If you’ve read my stuff with any kind of regularity over the past couple of years, you know I used to often muse about the oddity that county Supervisor Dianne Jacob sits on the county pension system’s board of trustees. It wasn’t her, in particular, that got to me. It was the fact that any supervisor would be allowed to sit on both the board that oversees the sponsor of a pension plan and the one that oversees that plan specifically.
It’s an obvious conflict, just like the ones that her colleagues have when they vote on health benefits and yearly cost of living raises for pensions that they will eventually collect. For county supervisors, not only are they members of the pension fund but they have a specific interest in making sure the county’s finances are solid. That’s not always going to be a parallel interest to the members of the pension system who may need to send the county a bill or two or even sue the government to ensure the system has the assets it needs to pay for its obligations.
Last year, the issue came to a head when her colleagues on the pension board tried to have Jacob silenced because of a laudable attempt she was making to relieve the county of long-term liability with regard to health care benefits for retirees. They argued that she was conflicted. Never mind that if she was conflicted then, she was always conflicted. You can’t just say someone is conflicted when what they do upsets you.

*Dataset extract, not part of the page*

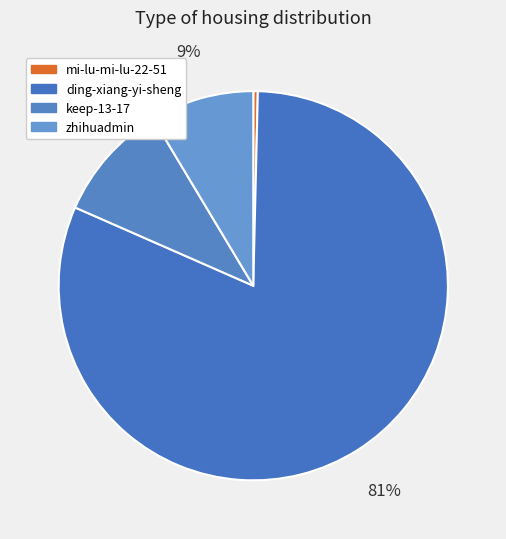

Is the sum of keep-13-17 and zhihuadmin greater than half?

No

Anyway, we’re not in an isolated desert with this discussion. A reader directed my attention to a story from last Thursday that came out of Marin County. Turns out a county supervisor up there decided to leave his position on the board that oversees that government’s employee pension plan. He apparently decided that having a dual personality and potential conflict posed a risk in light of the ongoing legal troubles some former members of the city of San Diego’s employee pension system.

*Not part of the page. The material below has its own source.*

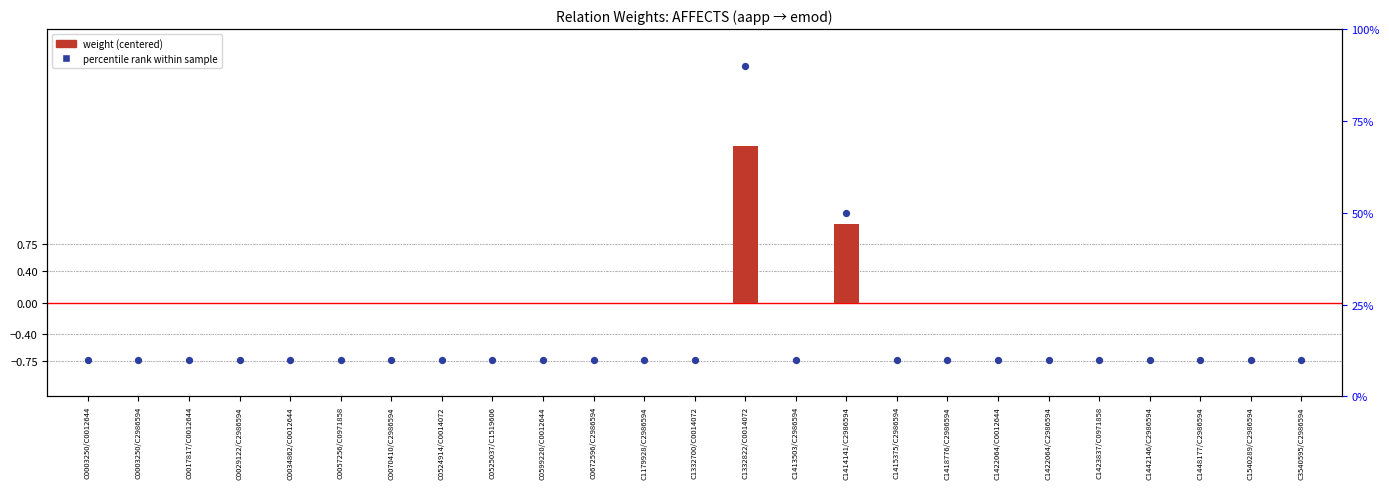

At how many categories does at least one series exceed 0?

25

Seven of the Marin pension board’s nine members are beneficiaries of the pension, but (County Supervisor Charles) McGlashan is the only one to step down following the San Diego district attorney’s charges against former pension board members who made decisions as trustees that benefited them as retirees.
If the ongoing court odyssey in question — the district attorney’s prosecution of six former members of the city’s pension board — is sending a message to trustees as far away as Marin, it is still very interesting that the county’s leaders, only a few miles away, have ignored it.

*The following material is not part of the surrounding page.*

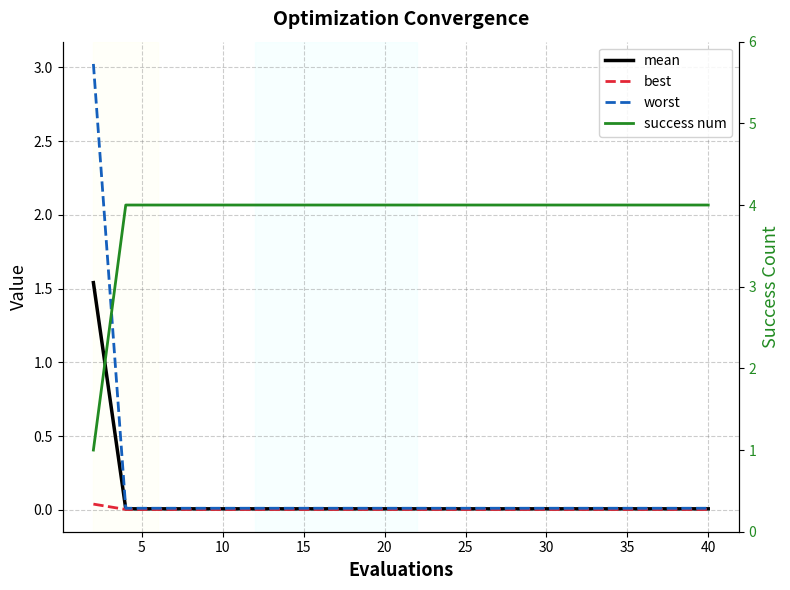

True or false: success num has more than 2 points higher than both neighbors.

False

On another note, I hear that the county’s pension board will, on Thursday, provide an update of sorts on the success of its investments into hedge funds. As you remember, fully 20 percent of the county’s pension assets are managed by hedge funds. The financial world right now is writhing with painful corrections, so this is a timely discussion for those who might want to listen in.
There’s plenty for them to talk about. You might remember one group of intelligent hedge fund fellows from the firm AQR who visited the county pension trustees over the summer. It was August and the financial markets were trying to understand the first wave of credit troubles that have come to define the last year of the economy. In July 2007, AQR lost a reported 13 percent of its assets — just in one month. But rather than worry the county’s trustees, the firm advised them that they had a special opportunity and they should invest more to take advantage of it.
It was a plea that at least one of the trustees responded to.
“What we’re witnessing is another historical event for great opportunistic investors,” said trustee Laura DeMarco.
From what I understand, the county pension board held off on the chance to essentially double down on its bet. So how has AQR done? Not so well according to this piece
The assets of AQR’s Absolute Return fund dropped to $2.9 billion last month from $4 billion in the fourth quarter, said the people, who declined to be identified because the Greenwich, Connecticut-based firm doesn’t publicly disclose the data. AQR’s smaller Asset Allocation fund lost at least 16 percent of value.
I love that. It’s called the “Absolute Return Fund.” I’d hate to see what happened to their “We’re-Going-to-Eat-It Fund.”